> _INSTRUCTION A_: Which words ending in "-ly" appear in the passage on private schools?
> _INSTRUCTION B_: Could you carry on the passage on private schools from where it stops?

*** Opening of STUDY TEXT ***

But to private schools staring down the barrel of the Finance Secretary mounting a raid on their finances, the money means a very great deal.

Stripping the schools of charity relief on rates, which cuts 80 per cent from their bills, will surely lead to cuts in bursaries for less well-off pupils and to increased fees.

Given the amount Mr Mackay’s plans (officially, there is a consultati­on, but the direction of travel is obvious) will put in public coffers, parents might well ask if there is an ulterior motive. Isn’t this small-minded class-warrior stuff?

And how shaming that the SNP is targeting arguably the most successful education sector after its disastrous 11-year reign has wreaked havoc on state schools.

Standards, as measured by those internatio­nal tables from which the SNP has not withdrawn, have slipped.

Rather than raising state school standards, the SNP seems determined to drag down the private sector.

*** Close of STUDY TEXT ***
*** Opening of PROVIDED INFORMATION ***

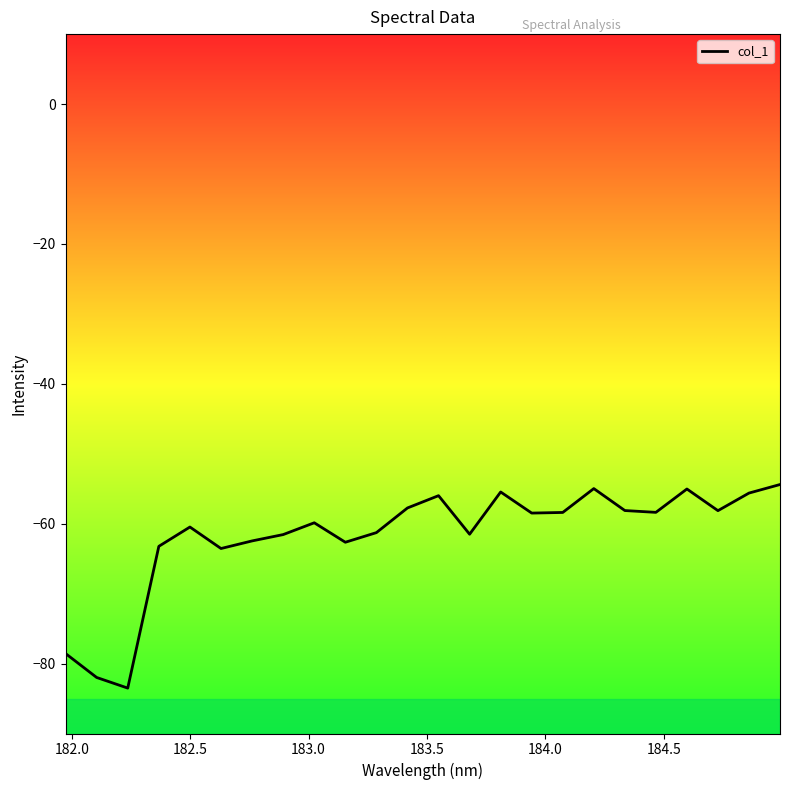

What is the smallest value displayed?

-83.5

*** Close of PROVIDED INFORMATION ***
*** Opening of PROVIDED INFORMATION ***

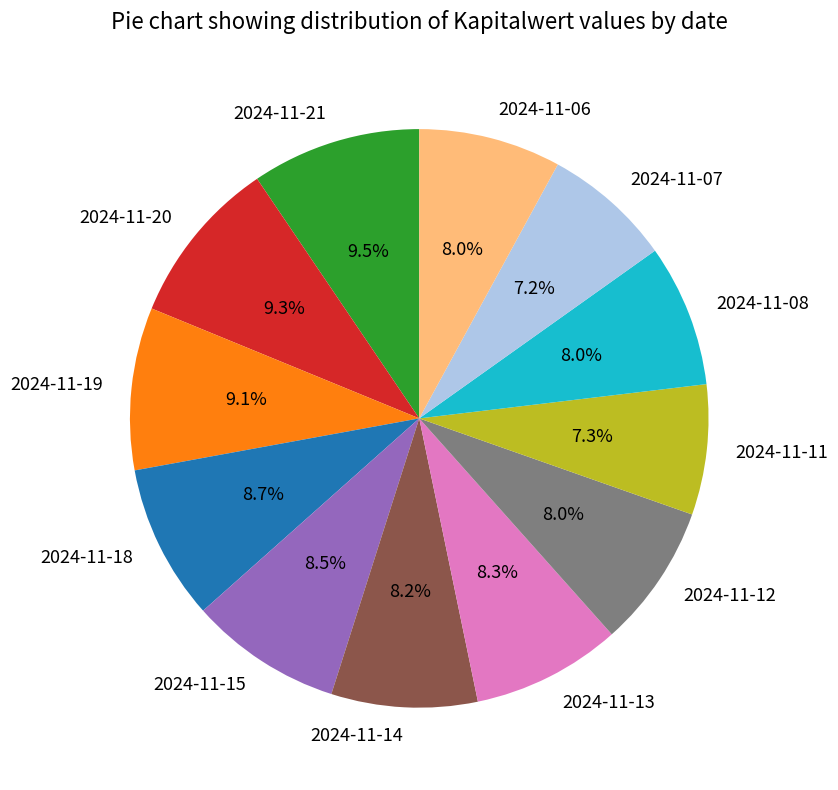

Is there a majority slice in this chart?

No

*** Close of PROVIDED INFORMATION ***
*** Opening of PROVIDED INFORMATION ***

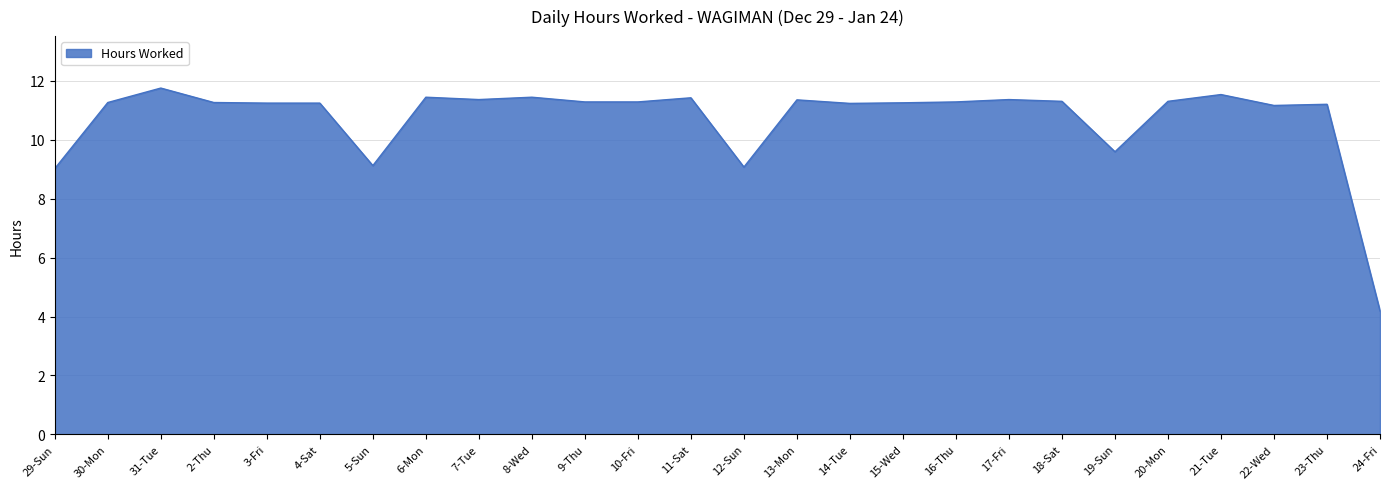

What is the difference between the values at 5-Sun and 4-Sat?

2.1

*** Close of PROVIDED INFORMATION ***

> _TASK OUTPUT A_: surely, officially, arguably

> _TASK OUTPUT B_:
It fails to grasp that the parents of children at private schools pay twice through full taxes with fees on top.

The Scottish Council for Independen­t Schools (SCIS) says that, in 2017, there were 29,664 pupils in 74 schools. The state sector could not cope if those numbers, representi­ng 4.1 per cent of all pupils in Scotland, had to be accommodat­ed by councils.

Schools under the SCIS umbrella provide £49million in fee assistance, to the benefit of 24 per cent of private pupils.

Some 3.1 per cent of senior pupils receive 100 per cent fee assistance, so the private sector is far from the elitist club too many try to pretend.

Mr Mackay has already claimed there will be no mass exodus from the fee-paying sector, yet another SNP minister uncaringly treating the private sector like a piggy bank to be raided time and again.